Aceh Timur – Di balik megahnya pidato tentang kesejahteraan rakyat dan deretan program yang kerap diumumkan, masih ada kisah pilu yang seolah luput dari perhatian. Di Dusun Lhok Jaloh, Gampong Buket Rumia, Kecamatan Idi Cut, Kabupaten Aceh Timur, seorang janda bernama Marlina bersama dua anaknya menjalani hari-hari dalam sebuah rumah yang kondisinya sangat memprihatinkan, pada Minggu, 21 Juni 2026.
Dinding yang mulai lapuk, bagian rumah yang rusak, serta kondisi bangunan yang jauh dari kata layak menjadi saksi bisu perjuangan seorang ibu yang berusaha bertahan demi masa depan anak-anaknya. Saat hujan turun, yang hadir bukan hanya tetesan air dari langit, tetapi juga kekhawatiran yang menyelimuti hati seorang ibu tentang keselamatan buah hatinya.
Di rumah sederhana itu, Marlina tidak memiliki kemewahan. Yang ia miliki hanyalah harapan. Harapan agar suatu hari ada mata yang melihat, ada telinga yang mendengar, dan ada tangan yang tergerak untuk membantu.
Informasi mengenai kondisi Marlina disampaikan oleh Zubir Almas, Wakil Penasehat Grup Aceh Bersatu (GAB). Ia mengaku prihatin setelah melihat langsung kehidupan yang dijalani ibu dua anak tersebut.
“Di tengah banyaknya program bantuan dan pembangunan yang digaungkan, masih ada warga yang hidup dalam kondisi seperti ini. Semoga ada perhatian dari pihak terkait maupun para dermawan,” ujar Zubir.
Kisah Marlina seakan menjadi cermin yang memantulkan realitas yang kerap tersembunyi di balik laporan-laporan indah.
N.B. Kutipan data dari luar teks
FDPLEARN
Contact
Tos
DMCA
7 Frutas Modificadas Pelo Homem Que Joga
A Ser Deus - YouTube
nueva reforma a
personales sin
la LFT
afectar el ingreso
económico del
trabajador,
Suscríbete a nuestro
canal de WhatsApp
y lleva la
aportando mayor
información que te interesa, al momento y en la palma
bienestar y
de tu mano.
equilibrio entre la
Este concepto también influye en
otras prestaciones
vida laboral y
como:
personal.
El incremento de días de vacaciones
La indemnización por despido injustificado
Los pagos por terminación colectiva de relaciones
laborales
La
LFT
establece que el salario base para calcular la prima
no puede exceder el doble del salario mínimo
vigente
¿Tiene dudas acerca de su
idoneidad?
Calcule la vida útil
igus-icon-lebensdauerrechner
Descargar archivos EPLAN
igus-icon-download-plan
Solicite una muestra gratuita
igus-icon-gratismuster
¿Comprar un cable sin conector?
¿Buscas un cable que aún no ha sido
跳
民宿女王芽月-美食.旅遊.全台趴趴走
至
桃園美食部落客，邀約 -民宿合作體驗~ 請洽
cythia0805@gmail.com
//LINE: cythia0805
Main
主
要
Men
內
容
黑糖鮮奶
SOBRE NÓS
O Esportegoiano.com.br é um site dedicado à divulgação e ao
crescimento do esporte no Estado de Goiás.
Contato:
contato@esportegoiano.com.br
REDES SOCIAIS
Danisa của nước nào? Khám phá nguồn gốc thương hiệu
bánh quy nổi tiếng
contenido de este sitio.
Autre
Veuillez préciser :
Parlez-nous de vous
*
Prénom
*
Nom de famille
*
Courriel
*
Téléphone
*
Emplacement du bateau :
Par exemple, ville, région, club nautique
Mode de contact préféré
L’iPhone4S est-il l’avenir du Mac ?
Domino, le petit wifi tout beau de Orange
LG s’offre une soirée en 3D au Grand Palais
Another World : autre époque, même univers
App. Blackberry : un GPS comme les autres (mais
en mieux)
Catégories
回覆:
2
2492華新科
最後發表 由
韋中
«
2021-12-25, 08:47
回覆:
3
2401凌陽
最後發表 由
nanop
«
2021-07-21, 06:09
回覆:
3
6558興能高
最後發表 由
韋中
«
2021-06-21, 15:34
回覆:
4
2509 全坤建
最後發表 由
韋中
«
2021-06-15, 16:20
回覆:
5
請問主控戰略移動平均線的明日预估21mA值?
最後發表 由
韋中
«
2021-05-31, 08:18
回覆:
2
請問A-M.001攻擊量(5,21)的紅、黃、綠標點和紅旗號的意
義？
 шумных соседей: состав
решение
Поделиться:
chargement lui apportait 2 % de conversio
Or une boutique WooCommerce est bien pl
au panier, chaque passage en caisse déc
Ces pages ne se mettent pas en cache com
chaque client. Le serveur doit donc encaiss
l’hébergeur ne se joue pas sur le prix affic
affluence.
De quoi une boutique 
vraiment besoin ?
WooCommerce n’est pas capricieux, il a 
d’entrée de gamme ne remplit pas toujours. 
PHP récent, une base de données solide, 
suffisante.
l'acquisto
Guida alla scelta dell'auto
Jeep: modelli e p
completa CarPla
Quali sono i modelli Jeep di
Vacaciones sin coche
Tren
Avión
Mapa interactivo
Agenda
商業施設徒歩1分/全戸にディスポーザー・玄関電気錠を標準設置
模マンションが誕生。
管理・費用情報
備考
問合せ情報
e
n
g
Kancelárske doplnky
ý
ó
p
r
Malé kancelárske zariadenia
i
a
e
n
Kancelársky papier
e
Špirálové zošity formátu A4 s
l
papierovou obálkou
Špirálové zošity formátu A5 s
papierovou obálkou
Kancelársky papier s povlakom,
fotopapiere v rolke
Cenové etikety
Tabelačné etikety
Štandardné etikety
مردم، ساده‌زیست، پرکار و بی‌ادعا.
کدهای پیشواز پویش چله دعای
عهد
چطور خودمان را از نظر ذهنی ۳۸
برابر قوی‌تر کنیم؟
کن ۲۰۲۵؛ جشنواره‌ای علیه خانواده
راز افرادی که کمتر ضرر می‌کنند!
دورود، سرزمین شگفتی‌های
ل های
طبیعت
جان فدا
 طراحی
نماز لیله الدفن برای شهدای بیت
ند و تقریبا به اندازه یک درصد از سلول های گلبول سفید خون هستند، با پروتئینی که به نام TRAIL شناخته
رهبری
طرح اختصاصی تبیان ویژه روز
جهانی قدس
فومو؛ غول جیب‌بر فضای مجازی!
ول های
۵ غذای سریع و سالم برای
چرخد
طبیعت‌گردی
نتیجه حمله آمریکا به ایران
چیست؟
Ketika angka kemiskinan dibahas di ruang rapat berpendingin udara, ada seorang ibu yang setiap hari harus memikirkan bagaimana melindungi anak-anaknya di rumah yang nyaris kehilangan kelayakan sebagai tempat tinggal.
Mungkin bagi sebagian orang, rumah itu hanya bangunan tua yang rusak. Namun bagi Marlina dan kedua anaknya, itulah satu-satunya tempat mereka pulang, tempat mereka berteduh, dan tempat mereka menyimpan mimpi-mimpi kecil yang belum tentu didengar oleh mereka yang memiliki kekuasaan.
Ironisnya, di saat berbagai proyek pembangunan terus berjalan dan baliho-baliho keberhasilan berdiri megah di pinggir jalan, masih ada rakyat kecil yang berharap sekadar memiliki rumah yang aman untuk ditinggali. Seolah-olah suara mereka tenggelam di antara gemuruh tepuk tangan dan janji-janji yang tak pernah sampai ke halaman rumah mereka.
Kini Marlina hanya bisa berharap. Berharap ada kepedulian yang datang sebelum rumah itu benar-benar tak mampu lagi melindungi dirinya dan kedua anaknya. Sebab bagi rakyat kecil, bantuan bukan sekadar angka dalam laporan, melainkan harapan untuk tetap bertahan hidup.
Dan mungkin, kondisi ini menjadi pengingat akan pentingnya kehadiran negara untuk memastikan setiap warganya mendapatkan tempat tinggal yang layak dan aman.